(Beginning of Excerpted text)
The following drugs were used in the postoperative management.
1. Methyl prednisolone
1st week 100 mg daily
2nd week 30 mg daily
3rd week 10-15 mg daily
Except when short courses of high dosage sterids were given to combat acute rejection.
50-150 mg of azathioprine daily was given in the post operative period with an average of 100 mg daily.
Antibiotic cover was provided by cyclosporin and carbenicillin. Metronidazole was used as prophylaxis against anaerobic infections.
H2 receptor antagonist was prescribed in pre and post-operative period as propnylaxis against gastro-intestinal halemorrhage which can be a fatal complication in ureamic patients and those having steroids.
During the period the patient had A.T.N., the blood pressure remained elevated and upto 750 mg of methyl-dopa was administrated in 24 hours. For next three weeks the patient needed no antihypertensive therapy. Subsequently the blood pressure started to rise steadily and antihypertensive treatment was resumed.
Re-Activation of Urinary Infection
Pre-operatively, urinary infection by E. Coli responded to antibiotic therapy and urine culture became sterile. In the post-operative period as the patient became immunosuppressed and more vulnerable to infections, E.Coli was again grown on culture and was treated by long term use of cyclosporine.
The catheter was removed on 8th post operative day. The patient developed leakage of urine from the site of operation. Catheter was reinserted and the leak stopped.
Statistics show convincingly that whether the patient\'s new kidney starts functioning immediately or resumes function after recovery from A.T.N., the prognosis for long term survival of the graft remains unaltered.
The complication of urinary fistula can be explained as he is a case of obstrcutive uropathy with some degree of bladder dysfunction initially which later on became worse after immunosuppression with result that the patient developed a temporary urinary fistula.
(End of Excerpted text)
- _Your tasks_:
**1)** Reproduce the kidney transplant excerpt word for word, starting at "The following drugs" and ending at "100 mg daily.".
**2)** Render this sentence from the kidney transplant excerpt in Spanish: "Metronidazole was used as prophylaxis against anaerobic infections."
**3)** According to the kidney transplant excerpt, why was an H2 receptor antagonist given before and after the operation? Answer in one to three sentences.
The data after this point play no part in the exercise.
(Beginning of Input data)
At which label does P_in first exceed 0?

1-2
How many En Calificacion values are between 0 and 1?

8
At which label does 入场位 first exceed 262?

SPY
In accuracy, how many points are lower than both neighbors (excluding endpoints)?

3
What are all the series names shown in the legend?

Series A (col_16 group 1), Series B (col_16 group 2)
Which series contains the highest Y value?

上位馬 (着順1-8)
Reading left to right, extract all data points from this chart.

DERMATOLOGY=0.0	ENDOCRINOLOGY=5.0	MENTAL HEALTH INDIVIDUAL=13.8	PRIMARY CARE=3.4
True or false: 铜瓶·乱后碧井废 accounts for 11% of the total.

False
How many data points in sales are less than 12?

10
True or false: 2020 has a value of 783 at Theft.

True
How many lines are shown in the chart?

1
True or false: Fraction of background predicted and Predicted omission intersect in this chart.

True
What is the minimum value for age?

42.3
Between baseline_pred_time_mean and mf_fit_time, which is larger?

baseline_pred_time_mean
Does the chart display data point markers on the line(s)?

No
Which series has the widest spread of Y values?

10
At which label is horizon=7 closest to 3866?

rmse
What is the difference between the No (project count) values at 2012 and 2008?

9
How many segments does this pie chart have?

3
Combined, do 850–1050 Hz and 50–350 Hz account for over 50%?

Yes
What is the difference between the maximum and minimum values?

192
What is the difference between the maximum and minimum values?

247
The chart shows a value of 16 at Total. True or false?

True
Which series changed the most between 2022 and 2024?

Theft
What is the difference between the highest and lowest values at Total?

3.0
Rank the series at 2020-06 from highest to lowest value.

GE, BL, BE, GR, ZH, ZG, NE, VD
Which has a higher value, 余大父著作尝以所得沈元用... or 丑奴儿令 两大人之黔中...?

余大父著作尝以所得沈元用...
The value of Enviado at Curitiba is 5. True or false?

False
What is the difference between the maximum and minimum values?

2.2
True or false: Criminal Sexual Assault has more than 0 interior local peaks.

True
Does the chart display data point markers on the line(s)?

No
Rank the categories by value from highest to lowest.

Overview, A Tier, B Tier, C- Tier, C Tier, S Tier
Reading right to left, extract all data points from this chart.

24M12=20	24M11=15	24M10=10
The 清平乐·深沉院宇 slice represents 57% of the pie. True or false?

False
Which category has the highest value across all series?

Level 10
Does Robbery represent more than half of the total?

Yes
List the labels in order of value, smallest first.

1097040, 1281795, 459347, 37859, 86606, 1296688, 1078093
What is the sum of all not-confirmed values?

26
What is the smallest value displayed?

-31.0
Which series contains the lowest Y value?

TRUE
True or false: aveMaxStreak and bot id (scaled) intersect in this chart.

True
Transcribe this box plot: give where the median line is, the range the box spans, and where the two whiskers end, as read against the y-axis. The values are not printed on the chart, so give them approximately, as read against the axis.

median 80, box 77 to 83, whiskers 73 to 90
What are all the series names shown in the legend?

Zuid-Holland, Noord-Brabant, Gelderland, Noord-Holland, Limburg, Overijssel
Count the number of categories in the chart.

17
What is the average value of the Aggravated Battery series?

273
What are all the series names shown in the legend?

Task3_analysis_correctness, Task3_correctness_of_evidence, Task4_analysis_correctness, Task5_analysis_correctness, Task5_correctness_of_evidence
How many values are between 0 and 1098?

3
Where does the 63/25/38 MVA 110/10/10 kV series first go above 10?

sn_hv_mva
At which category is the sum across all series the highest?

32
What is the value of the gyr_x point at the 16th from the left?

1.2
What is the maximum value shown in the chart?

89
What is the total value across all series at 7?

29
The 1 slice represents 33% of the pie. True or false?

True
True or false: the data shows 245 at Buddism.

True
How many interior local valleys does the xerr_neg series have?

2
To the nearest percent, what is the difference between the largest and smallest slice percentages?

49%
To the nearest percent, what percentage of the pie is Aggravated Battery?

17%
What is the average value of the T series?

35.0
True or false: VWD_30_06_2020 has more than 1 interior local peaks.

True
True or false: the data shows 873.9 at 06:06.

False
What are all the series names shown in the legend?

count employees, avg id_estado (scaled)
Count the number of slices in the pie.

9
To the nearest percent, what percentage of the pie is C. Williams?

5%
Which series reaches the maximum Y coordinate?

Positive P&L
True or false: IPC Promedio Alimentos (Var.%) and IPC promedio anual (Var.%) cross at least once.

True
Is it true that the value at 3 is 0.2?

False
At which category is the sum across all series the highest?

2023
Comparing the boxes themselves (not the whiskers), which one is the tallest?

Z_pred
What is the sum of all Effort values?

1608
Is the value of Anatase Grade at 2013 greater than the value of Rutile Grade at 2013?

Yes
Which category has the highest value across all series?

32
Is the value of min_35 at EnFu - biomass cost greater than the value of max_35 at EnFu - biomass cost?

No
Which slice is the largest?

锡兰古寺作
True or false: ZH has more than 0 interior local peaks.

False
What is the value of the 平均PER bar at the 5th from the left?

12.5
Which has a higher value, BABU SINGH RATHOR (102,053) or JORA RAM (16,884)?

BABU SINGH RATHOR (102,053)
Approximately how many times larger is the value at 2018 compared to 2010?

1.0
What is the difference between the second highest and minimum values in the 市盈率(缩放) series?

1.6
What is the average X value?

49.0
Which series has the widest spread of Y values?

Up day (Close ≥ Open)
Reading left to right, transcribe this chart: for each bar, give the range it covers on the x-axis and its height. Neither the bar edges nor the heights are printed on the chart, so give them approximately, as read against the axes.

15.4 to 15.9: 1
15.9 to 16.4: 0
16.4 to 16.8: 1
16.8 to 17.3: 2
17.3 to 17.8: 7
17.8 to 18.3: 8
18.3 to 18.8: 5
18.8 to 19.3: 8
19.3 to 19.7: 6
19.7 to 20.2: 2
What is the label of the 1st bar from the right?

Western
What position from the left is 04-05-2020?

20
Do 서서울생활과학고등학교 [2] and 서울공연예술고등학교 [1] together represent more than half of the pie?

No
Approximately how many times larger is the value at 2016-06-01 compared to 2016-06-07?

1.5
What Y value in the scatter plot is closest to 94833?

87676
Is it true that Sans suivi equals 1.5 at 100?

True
(End of Input data)
- _Solution set_:
**1)**
The following drugs were used in the postoperative management.
1. Methyl prednisolone
1st week 100 mg daily
2nd week 30 mg daily
3rd week 10-15 mg daily
Except when short courses of high dosage sterids were given to combat acute rejection.
50-150 mg of azathioprine daily was given in the post operative period with an average of 100 mg daily.

**2)** El metronidazol se utilizó como profilaxis contra las infecciones anaeróbicas.

**3)** It was given as prophylaxis against gastrointestinal hemorrhage. The excerpt states that such bleeding can be a fatal complication in uremic patients and in those taking steroids.